Rust for the Rustless

Posted April 26, 2024

It has been a while. I hope you have not missed me! It seems that Rust is gaining steam and more people are starting to use it for building trading platforms. I have been advising people in the most tactless way possible that their life would be better if they embrace the crustation. So here we are. I have about two years of Rust experience under my belt, Although time is not the only measure of ability. There are some very “Rusty” ways to do things that are good to know about when you first start. As I have become more experience with Rust there are some common problems that I have found myself refactoring a lot. This article is a list of some of the main things I wish I knew when I started and also some helpful resources to help you on your Rust journey.

Avoiding Unwraps Everywhere

Rust makes everything explicit. It also often makes you think

  • what if this doesnt work?
  • Are you sure the key is in the map?

Many functions in Rust return Options or Results. You cannot use them directly, so to get at the value in them, you can use unwrap(). At first it is temping to unwrap everything.

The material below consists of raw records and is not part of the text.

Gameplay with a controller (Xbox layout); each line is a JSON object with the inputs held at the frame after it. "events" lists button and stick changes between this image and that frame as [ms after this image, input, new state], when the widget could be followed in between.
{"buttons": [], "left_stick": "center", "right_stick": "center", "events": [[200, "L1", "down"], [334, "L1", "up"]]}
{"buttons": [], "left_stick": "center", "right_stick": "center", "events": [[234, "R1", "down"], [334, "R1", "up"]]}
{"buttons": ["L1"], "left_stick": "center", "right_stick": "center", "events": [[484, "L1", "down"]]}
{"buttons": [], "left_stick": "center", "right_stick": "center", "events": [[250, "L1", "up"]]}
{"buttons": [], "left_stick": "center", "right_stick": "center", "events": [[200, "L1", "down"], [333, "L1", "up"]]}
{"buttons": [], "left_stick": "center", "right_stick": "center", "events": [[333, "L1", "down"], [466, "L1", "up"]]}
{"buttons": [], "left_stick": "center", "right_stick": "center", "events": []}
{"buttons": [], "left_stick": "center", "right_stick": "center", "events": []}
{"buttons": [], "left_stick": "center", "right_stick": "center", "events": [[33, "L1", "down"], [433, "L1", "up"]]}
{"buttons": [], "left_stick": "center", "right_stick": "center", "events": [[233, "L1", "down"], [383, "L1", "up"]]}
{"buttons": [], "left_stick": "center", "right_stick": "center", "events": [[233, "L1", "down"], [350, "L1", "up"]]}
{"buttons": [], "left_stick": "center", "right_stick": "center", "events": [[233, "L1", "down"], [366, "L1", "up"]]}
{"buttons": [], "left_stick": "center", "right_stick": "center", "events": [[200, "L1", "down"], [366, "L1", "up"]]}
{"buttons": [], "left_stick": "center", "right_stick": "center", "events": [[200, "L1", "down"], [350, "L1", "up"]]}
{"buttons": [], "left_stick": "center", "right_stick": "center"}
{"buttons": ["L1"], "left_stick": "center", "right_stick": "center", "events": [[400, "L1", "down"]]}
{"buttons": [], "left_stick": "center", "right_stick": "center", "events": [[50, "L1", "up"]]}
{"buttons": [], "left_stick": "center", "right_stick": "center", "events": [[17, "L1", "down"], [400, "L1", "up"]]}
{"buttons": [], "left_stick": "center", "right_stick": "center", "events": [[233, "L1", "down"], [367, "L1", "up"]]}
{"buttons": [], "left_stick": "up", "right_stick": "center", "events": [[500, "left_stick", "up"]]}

let lookup: HashMap<u32, &str> = HashMap::from([(1, "Binance"), (2, "Okex")])
let name = lookup.get(&1).unwrap();

The issue is if the Option is None, or Result is Err, the program panics. Using unwrap is often tempting as one of the correct ways to deal with Options is to use the match statement to check the type. Using match is quite verbose, and often you only want to deal with the happy case.

let lookup: HashMap<u32, &str> = HashMap::from([(1, "Binance"), (2, "Okex")])
match lookup.get(&1){
    Some(name) => { println!("{}", name); }
    None => { /* error handling */ }
}

So it is temping to just use unwrap everywhere to avoid the boilerplate, but eventually you will get really unstable code due to the code panicking caused by this.

The solution to this is using If let

let lookup: HashMap<u32, &str> = HashMap::from([(1, "Binance"), (2, "Okex")])
if let Some(name) lookup.get(& 3) {
    println ! ("{}", name);
} else {
    eprintln ! ("What are you doing?");
}

or it is possible to give defaults to unwrap so that it is able to deal with the cases where it would otherwise return None

let lookup: HashMap<u32, &str> = HashMap::from([(1, "Binance"), (2, "Okex")])
if name = lookup.get(&1).unwrap_or("NA");
println!("{}", name);

Pattern Matching

Where this gets quite neat is dealing with situations where you have many optional variables. So in the example

let A_opt = Some(4);
let B_opt = Some("cat");
let C_opt = Some(3.14);

println!("a: {} b: {} c: {}", A_opt.unwrap(), B_opt.unwrap(), C_opt.unwrap());

Using multiple unwraps is just bad.

You could have an early exit, or a series of early exit checks.

if A_opt.is_none() || B_opt.is_none() || C_opt.is_none() { return }
println!("a: {} b: {} c: {}", A_opt.unwrap(), B_opt.unwrap(), C_opt.unwrap());

This will at least not panic, but it is still kind of garbage as you are not really dealing with the edge cases.

A better solution is using match and pattern matching to be able to deal with different combinations

match (A_opt, B_opt, C_opt) {
    (Some(a), Some(b), Some(c)) => {
        println!("a: {} b: {} c: {}", a, b, c);
    }
    (a, b, c) => {
        if a.is_none() { eprintln!("A is none"); }
        if b.is_none() { eprintln!("B is none"); }
        if c.is_none() { eprintln!("C is none"); }
    } 
}

So the above code allows the different cases to be dealt with separately if needed and the happy case to be simply defined.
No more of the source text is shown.